20Les réseaux du crédit à Venise sont si peu connus qu’on ne peut que s’interroger sur l’originalité des pratiques mises au jour au sujet des capitaux appartenant aux fidéicommis. Si singularité il y a, elle tient aux modalités de contrôle et à la tutelle des Juges, mais rien ne dit qu’elle aille au-delà. Les usages du crédit sont largement indépendants du statut juridique des capitaux, mais ils varient en fonction de la position sociale des acteurs. Que le créancier occupe une position inférieure au débiteur et celui-ci sera en mesure de retourner la relation de crédit en sa faveur. Mais que le créancier soit en position dominante, l’asymétrie du rapport contractuel en sera renforcée. C’est précisément ce qui se passe avec ces fidéicommis-créanciers, disposant d’importants capitaux mis au service de la construction d’une position sociale dans le cas de nouveaux patriciens et de la consolidation des relations pour des familles de l’oligarchie. C’est le motif pour lequel il est si utile de réemployer les capitaux remboursés dans de nouveaux prêts en dépit des risques qu’ils peuvent comporter. Le remboursement des prêts, quand il advient parfois des décennies après la signature du contrat et après avoir changé de débiteurs, offre la possibilité de conforter ou de renouveler ses relations de crédit. Pour qui possède beaucoup de créances, le moment de réinvestir est l’occasion d’opérer des ajustements, en direction de nouveaux débiteurs, mais aussi d’autres secteurs. Outre le fait d’asseoir une position, les capitaux prêtés ont pour vertu de ménager l’avenir et d’être demain disponibles pour d’autres investissements si l’usufruitier en exprime le besoin.

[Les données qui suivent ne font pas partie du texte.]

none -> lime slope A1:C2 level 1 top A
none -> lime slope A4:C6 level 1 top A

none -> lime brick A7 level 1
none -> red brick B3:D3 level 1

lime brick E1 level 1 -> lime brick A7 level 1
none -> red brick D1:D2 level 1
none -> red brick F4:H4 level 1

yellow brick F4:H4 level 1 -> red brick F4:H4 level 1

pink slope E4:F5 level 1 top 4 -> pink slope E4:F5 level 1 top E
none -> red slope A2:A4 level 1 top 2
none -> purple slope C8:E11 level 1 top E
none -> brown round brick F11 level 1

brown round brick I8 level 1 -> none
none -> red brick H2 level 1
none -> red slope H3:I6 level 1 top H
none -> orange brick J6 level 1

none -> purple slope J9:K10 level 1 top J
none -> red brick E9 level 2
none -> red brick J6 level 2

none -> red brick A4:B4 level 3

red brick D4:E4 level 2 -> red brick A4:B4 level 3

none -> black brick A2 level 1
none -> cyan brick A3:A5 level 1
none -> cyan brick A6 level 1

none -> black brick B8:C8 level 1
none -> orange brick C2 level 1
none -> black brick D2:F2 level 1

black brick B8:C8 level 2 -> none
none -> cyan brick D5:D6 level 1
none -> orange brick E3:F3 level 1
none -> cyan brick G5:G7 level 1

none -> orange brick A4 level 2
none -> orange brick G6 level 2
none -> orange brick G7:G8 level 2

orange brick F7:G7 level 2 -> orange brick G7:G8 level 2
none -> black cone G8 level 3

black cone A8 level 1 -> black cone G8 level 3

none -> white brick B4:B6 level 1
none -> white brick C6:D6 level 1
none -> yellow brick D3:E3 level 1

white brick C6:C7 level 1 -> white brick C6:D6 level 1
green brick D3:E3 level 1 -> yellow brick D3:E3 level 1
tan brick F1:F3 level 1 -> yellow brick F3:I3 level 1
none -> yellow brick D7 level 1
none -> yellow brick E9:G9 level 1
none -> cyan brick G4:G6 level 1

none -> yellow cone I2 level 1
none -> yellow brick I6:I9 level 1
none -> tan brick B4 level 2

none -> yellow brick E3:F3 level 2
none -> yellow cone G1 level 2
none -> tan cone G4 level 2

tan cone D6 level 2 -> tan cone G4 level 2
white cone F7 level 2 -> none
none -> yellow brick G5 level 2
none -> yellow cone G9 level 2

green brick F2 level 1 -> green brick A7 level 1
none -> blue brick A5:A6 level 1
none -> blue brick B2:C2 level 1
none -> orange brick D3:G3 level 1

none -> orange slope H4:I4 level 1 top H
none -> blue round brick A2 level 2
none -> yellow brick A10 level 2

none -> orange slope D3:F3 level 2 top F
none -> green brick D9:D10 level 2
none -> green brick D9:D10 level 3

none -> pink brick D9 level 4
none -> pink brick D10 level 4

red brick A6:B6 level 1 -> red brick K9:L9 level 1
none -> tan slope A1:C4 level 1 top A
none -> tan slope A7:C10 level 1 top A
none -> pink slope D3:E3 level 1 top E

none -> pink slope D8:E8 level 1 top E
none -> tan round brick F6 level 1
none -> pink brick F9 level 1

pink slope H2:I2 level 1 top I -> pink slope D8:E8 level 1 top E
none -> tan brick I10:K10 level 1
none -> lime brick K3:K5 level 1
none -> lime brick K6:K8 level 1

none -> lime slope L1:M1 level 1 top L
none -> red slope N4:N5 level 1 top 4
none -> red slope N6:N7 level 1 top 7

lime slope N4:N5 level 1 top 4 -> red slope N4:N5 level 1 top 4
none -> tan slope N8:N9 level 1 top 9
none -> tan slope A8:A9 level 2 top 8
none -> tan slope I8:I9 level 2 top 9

La conversion des capitaux en biens immeubles
21Au Livre III des Libri della famiglia, Alberti exprime ce que l’argent a de paradoxal : il n’est utile que s’il circule, ce qui l’expose à la perte et à la dilapidation. Qui veut conserver la richesse doit donc préférer les « possessions », les « terres », les « biens stables »14. Cette hiérarchie, qui rèflète l’opinion commune, se retrouve, à l’identique, dans les volontés exprimées par maints testateurs, qui demandent à ce que soient réinvestis les fruits de la vente de leurs biens meubles ou qui prodiguent des conseils à leurs héritiers, en recommandant généralement que les capitaux soient « investis en biens immeubles hors et dans Venise, ou dans n’importe quelle sorte de rentes, publiques ou privées »15. Tous ces investissements leur paraissent interchangeables car ils apportent des garanties de préservation de la valeur. D’autres expriment des préférences en fonction de la composition du patrimoine, de la conjoncture, des opportunités de placement et des valeurs sociales et symboliques associées aux types de biens. Les terres et les maisons occupent une place de choix dans cette hiérarchie car elles ont l’avantage de produire une rente, de conserver la richesse et de matérialiser un pouvoir sur les lieux que sublime le palais urbain ou la résidence de campagne.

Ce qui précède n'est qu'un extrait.